- **Entries taken from a collection**:

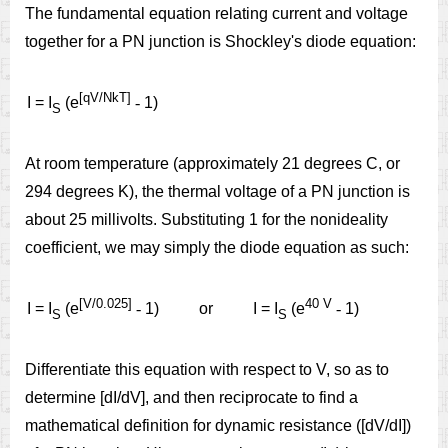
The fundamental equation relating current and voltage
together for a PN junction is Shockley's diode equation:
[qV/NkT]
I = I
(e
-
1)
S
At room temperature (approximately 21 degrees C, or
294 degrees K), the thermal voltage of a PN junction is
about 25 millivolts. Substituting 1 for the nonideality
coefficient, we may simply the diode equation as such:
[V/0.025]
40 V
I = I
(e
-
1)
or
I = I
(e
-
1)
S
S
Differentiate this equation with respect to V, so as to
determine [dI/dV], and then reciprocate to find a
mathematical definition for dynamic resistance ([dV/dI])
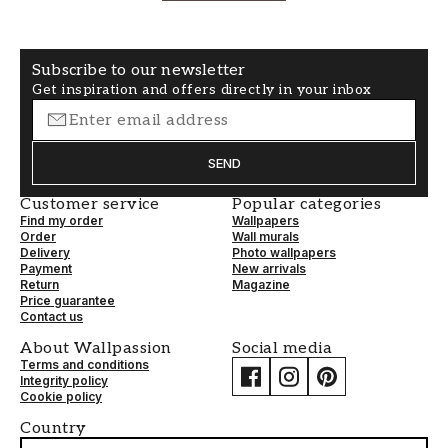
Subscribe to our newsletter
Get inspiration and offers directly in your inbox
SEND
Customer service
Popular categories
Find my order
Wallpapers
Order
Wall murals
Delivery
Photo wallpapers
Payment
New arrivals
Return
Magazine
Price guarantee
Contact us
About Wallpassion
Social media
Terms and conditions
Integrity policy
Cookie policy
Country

==

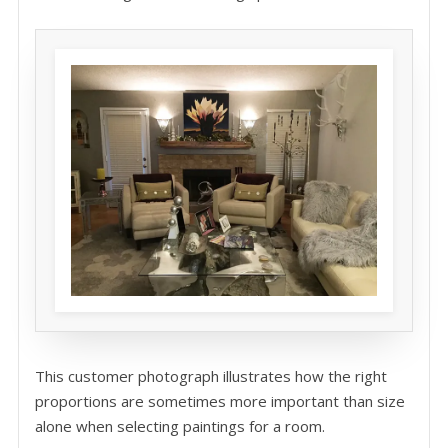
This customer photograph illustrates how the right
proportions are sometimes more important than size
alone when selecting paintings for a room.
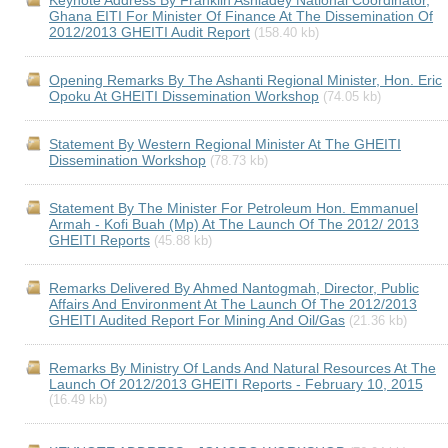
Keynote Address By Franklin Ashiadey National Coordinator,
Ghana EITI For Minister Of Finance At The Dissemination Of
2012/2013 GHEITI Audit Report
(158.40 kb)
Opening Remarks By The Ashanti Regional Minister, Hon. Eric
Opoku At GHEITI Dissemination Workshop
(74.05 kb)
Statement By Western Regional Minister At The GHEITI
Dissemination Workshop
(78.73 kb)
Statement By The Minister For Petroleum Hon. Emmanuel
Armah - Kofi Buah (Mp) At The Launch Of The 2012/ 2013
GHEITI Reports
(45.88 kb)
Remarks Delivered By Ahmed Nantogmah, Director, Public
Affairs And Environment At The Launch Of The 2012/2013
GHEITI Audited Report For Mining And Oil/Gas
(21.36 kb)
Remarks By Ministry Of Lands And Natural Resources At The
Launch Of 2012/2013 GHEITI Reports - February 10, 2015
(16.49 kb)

---

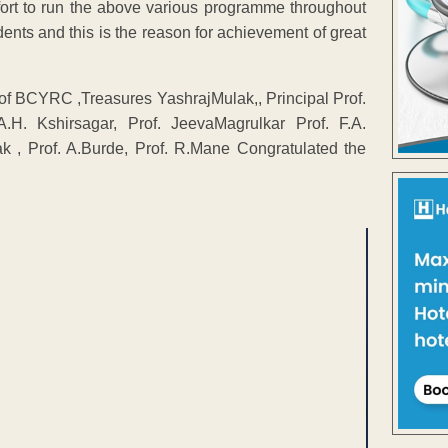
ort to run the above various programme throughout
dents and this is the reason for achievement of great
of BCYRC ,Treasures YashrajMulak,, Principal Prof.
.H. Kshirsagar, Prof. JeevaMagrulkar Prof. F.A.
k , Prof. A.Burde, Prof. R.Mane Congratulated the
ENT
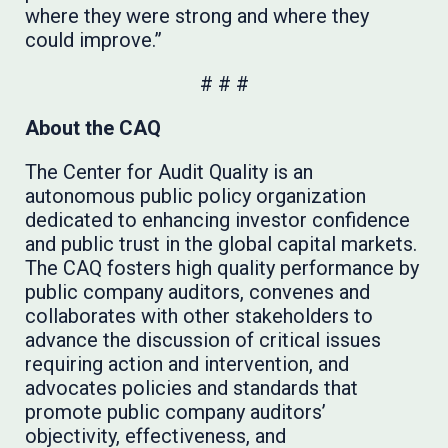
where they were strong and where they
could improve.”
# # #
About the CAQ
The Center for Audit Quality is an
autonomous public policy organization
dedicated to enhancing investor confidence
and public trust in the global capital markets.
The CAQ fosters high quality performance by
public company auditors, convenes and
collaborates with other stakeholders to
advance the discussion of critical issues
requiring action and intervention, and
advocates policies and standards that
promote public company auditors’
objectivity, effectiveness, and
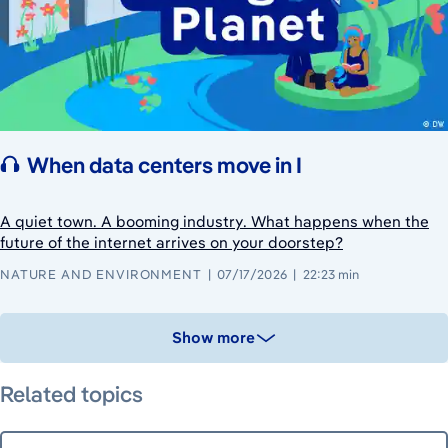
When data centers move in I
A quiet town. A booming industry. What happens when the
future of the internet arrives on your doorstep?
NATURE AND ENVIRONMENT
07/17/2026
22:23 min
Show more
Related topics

- **Assignment**: Update the listing between the lines holding "ort to run the" and "Related topics", inclusive, by replacing "autonomous" with "independent" and keeping everything else unchanged. Leave the pictures out of your answer.

- **Exercise answer**:
ort to run the above various programme throughout
dents and this is the reason for achievement of great
of BCYRC ,Treasures YashrajMulak,, Principal Prof.
.H. Kshirsagar, Prof. JeevaMagrulkar Prof. F.A.
k , Prof. A.Burde, Prof. R.Mane Congratulated the
ENT
where they were strong and where they
could improve.”
# # #
About the CAQ
The Center for Audit Quality is an
independent public policy organization
dedicated to enhancing investor confidence
and public trust in the global capital markets.
The CAQ fosters high quality performance by
public company auditors, convenes and
collaborates with other stakeholders to
advance the discussion of critical issues
requiring action and intervention, and
advocates policies and standards that
promote public company auditors’
objectivity, effectiveness, and
When data centers move in I
A quiet town. A booming industry. What happens when the
future of the internet arrives on your doorstep?
NATURE AND ENVIRONMENT
07/17/2026
22:23 min
Show more
Related topics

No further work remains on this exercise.